Troubleshooting Mental Model¶
This page provides a classification model for Azure Container Apps incidents so you can start with the correct evidence source instead of guessing.
Core idea: classify the problem first, then investigate deeply.
Why this model matters¶
Most incident delays come from category mistakes:
- image pull failures investigated as application code bugs
- scaling issues investigated as networking problems
- identity/auth failures investigated as connectivity issues
- probe failures investigated as container crashes
This classification helps you avoid looking at the wrong logs from the start.
Classification flowchart¶
flowchart TD
A[Observed symptom] --> B{Primary failure signal}
B -->|Revision stuck, image errors| C[Category 1: Provisioning issue]

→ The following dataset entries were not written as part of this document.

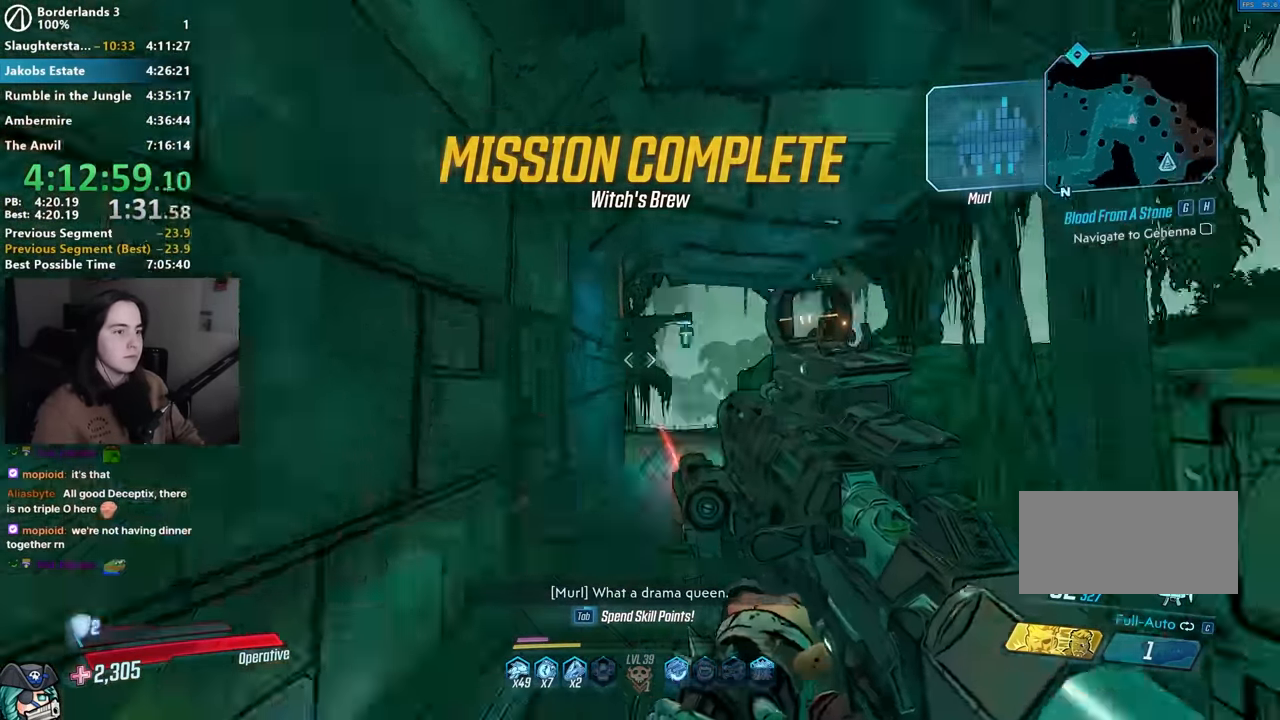
{"keys": ["w"], "mouse": [], "events": [[117, "w", "down"], [217, "d", "up"], [400, "space", "down"], [450, "space", "up"]]}
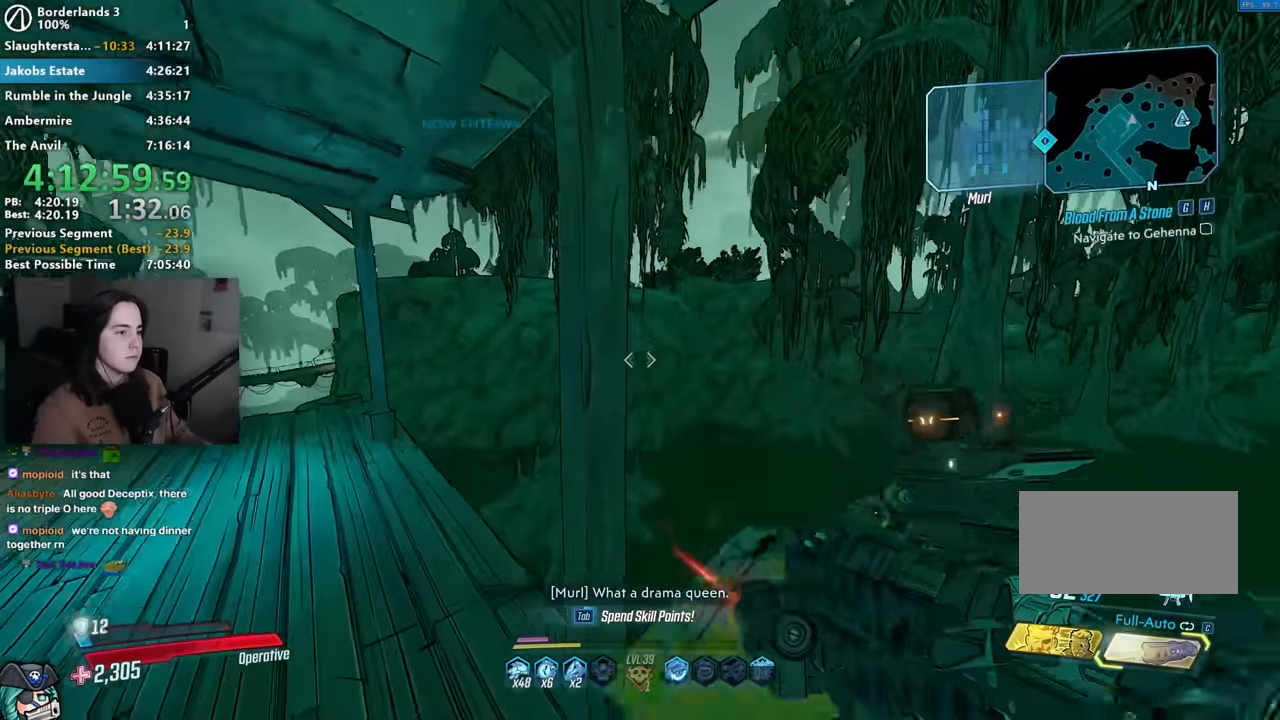
{"keys": [], "mouse": [], "events": [[34, "space", "down"], [134, "w", "up"], [234, "space", "up"]]}
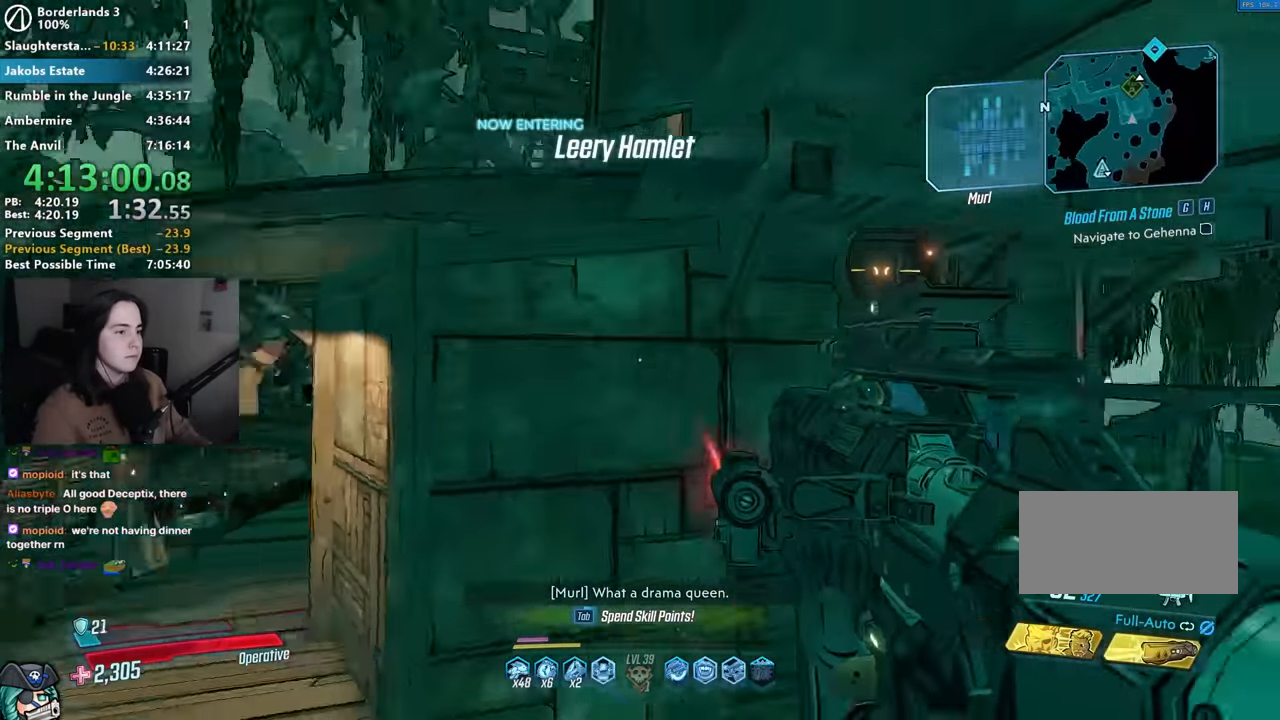
{"keys": ["a", "w"], "mouse": [], "events": [[50, "w", "down"], [117, "space", "down"], [200, "space", "up"], [250, "a", "down"]]}
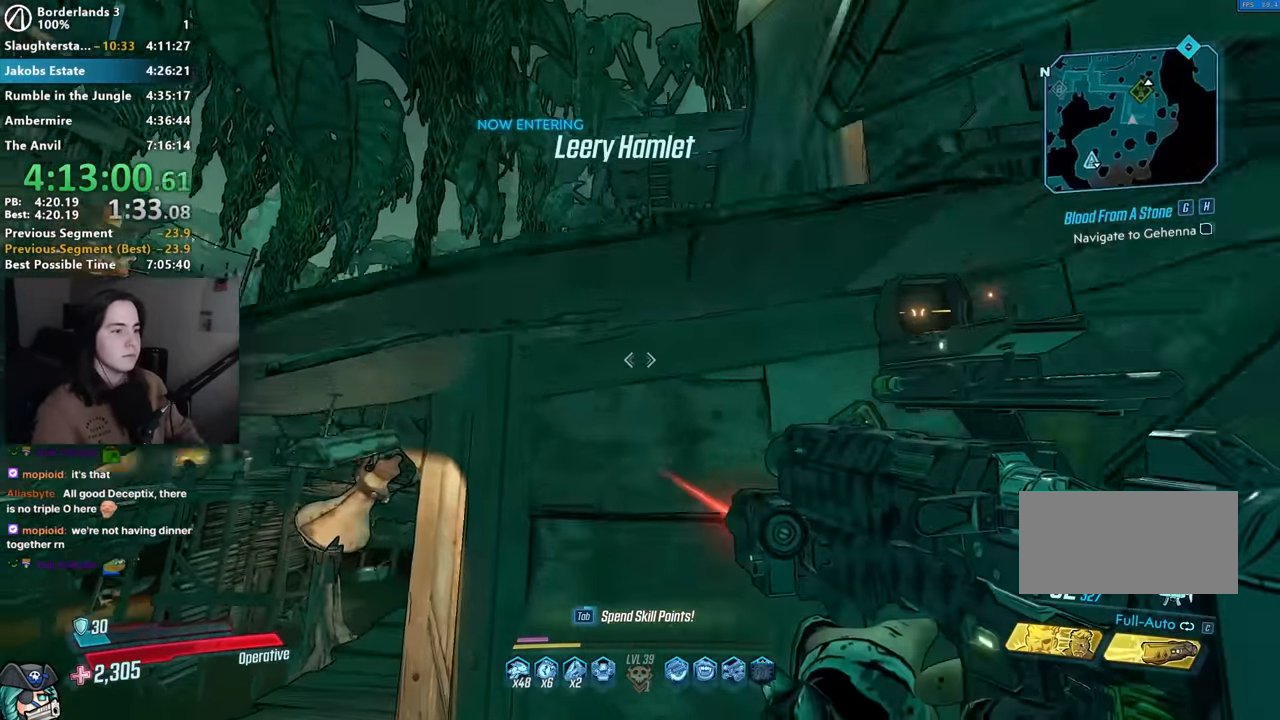
{"keys": ["d", "w"], "mouse": [], "events": [[84, "a", "up"], [84, "w", "up"], [167, "s", "down"], [317, "d", "down"], [317, "s", "up"], [400, "w", "down"]]}
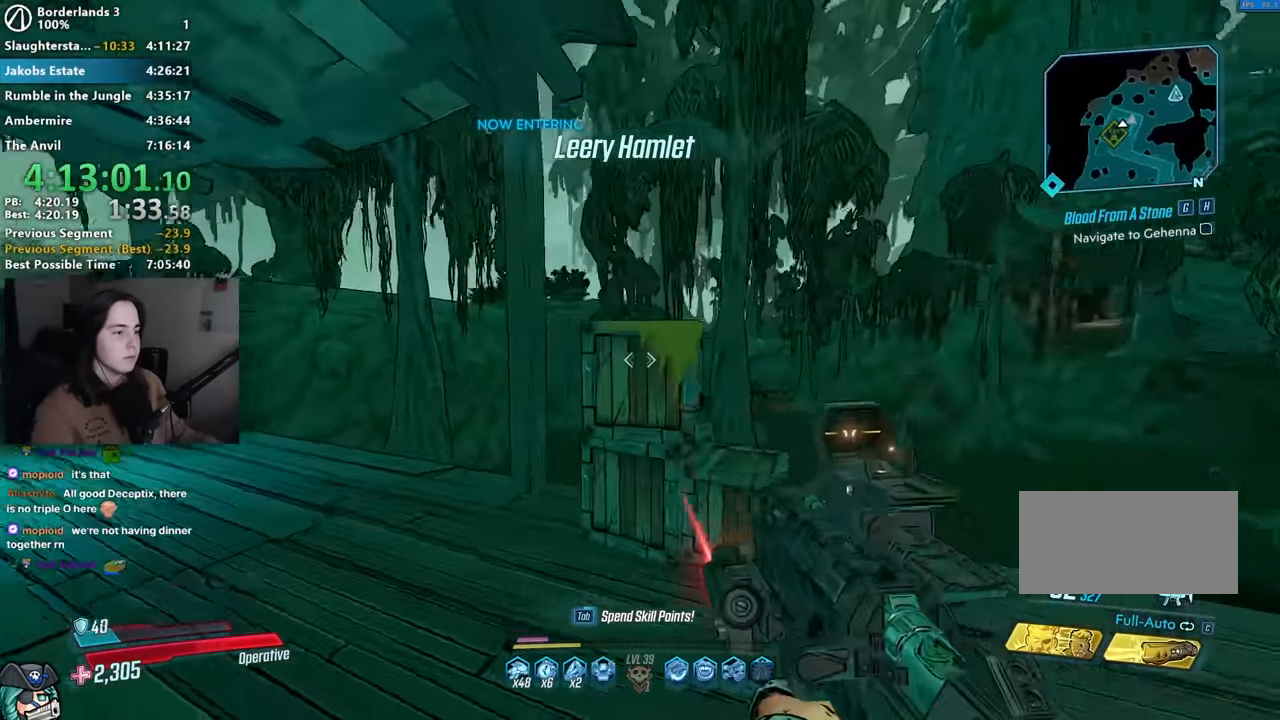
{"keys": ["w"], "mouse": [], "events": [[84, "d", "up"], [284, "space", "down"], [367, "space", "up"], [417, "space", "down"], [500, "space", "up"]]}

B -->|Container crashes, probe fails| D[Category 2: Startup issue]
B -->|502/503, DNS errors, connectivity| E[Category 3: Networking issue]
B -->|No scaling, wrong replica count| F[Category 4: Scaling issue]
B -->|401/403, secret not found| G[Category 5: Identity / Config issue]
B -->|OOM, slow response, resource exhaustion| H[Category 6: Runtime degradation]
C --> C1[Start with ContainerAppSystemLogs - pull/provision]
D --> D1[Start with ContainerAppConsoleLogs - startup errors]
E --> E1[Start with ingress and DNS evidence]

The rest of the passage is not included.